#### Page excerpt
==========
ONE OF THE THINGS that strikes me whenever I spend time with people in their 90’s is how full their lives have been! They have simply been able to experience far more than those who didn’t make it that far. The rest of us have got to try to get there too.
Of course, there is all the usual boring stuff that I don’t need to go into. These include keeping our waistlines in check, which means exercising, and putting down our mobile phones when driving and walking. Turning to smoking, a graph of U.S. survivorship says it all. Smokers move themselves onto a black-diamond ski slope that really starts to descend steeply after age 60. As most smokers started as high school students, 40 years of smoke inhalation is about all the body can take.
Moving on to drinking, a fairly new medical finding is the effect of regular drinking on elevating stroke risk. While a drink or two a day generally decreases stroke risk, the effect is U-shaped. Raise the level to four drinks a day, and the stroke risk rises (a composite medical study here is reviewed by Nicholas Bakalar in the New York Times “Well” column, Nov. 23, 2016).
The mechanism appears to be alcohol’s effect on thinning the blood. At modest levels, the slightly thinned blood flows better. At higher levels, however, particles adhering to the walls of blood vessels tend to pull loose and flow with the blood, where they can relodge in the fine blood vessels of the brain (an ischemic stroke, the most common kind). I am reminded of my college chemistry, where alcohol pulls into solution organic molecules that are normally not water-soluble.
Alcohol runs through the human experience. Scientific studies tell us that the enzymes for digesting alcohol have been present in humans since our distant ancestors first began eating rotten fruit, and found that there was something about it that they liked.
==========
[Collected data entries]
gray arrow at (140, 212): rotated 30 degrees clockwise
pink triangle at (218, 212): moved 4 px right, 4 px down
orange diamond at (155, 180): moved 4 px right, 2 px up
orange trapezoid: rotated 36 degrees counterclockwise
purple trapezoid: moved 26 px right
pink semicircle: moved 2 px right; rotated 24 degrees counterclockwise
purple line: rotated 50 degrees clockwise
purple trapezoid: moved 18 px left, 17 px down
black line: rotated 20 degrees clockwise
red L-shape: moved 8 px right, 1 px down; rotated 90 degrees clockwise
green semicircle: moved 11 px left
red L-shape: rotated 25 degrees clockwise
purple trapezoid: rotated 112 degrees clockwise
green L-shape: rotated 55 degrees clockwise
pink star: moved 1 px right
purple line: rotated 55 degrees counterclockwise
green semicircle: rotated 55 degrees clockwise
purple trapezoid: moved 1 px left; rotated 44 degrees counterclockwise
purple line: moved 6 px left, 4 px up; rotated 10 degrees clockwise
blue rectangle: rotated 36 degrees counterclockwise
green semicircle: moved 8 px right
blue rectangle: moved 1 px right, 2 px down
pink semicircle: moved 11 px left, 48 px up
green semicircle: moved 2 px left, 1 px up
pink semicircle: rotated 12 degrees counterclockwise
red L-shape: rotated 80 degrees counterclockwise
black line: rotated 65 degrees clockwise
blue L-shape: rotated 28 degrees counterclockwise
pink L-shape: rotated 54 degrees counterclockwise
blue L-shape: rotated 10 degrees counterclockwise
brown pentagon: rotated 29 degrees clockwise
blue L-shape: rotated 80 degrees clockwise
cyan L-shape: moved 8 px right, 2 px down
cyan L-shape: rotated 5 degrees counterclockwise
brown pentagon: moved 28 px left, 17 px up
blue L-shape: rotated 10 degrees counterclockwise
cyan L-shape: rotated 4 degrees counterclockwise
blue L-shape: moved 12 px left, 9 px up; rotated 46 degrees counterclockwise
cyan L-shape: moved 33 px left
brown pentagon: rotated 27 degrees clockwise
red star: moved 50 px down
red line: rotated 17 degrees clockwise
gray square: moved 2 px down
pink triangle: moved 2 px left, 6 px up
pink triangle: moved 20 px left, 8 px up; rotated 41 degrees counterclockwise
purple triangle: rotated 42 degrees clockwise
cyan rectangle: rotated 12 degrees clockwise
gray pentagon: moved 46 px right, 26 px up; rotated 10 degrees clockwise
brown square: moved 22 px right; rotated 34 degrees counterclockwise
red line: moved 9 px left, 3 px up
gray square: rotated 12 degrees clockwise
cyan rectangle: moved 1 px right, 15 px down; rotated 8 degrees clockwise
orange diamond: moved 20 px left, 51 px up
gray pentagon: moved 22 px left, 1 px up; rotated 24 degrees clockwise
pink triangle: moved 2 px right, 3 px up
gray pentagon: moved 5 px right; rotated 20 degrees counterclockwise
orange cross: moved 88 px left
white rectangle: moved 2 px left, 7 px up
==========
#### Aim of the exercise
Pick up the passage on longevity, smoking and drinking after its last sentence, and continue it.

#### Task response
Alcohol became a part of the Japanese-American community because the Issei first immigrated as single men. Given societal prejudices, language differences, anti- miscegenation laws, and personal inclinations, there was little that they could do socially but drink with their male friends across their first decade. From their Issei fathers, the Nisei men also learned to drink. While less prevalent among my Sansei peers, we too are human, and many of us enjoy a drink or two with friends at week’s end. Yet the slope is a slippery one.
Do not get me started on the smoking and drinking habits of the Japanese! The two years I lived in Japan were the most smoke-veiled and alcohol fueled of my entire life. How many times did I see gorgeous “campaign girls” vamping free sample packs of cigarettes at festivals? Was it every week that I walked into restaurants where the air was solid smoke, or threaded my way between inebriated businessmen on trains? What would the Japanese lifespan be without these vices? At 83.7 years, it is already ranked #1 in the world by the World Health Organization (2015). This is because they have figured out the diet and exercise aspects. Please join me in taking it easy on the various nonessential substances out there, so that thirty years from now, we can all revisit this column, and laugh.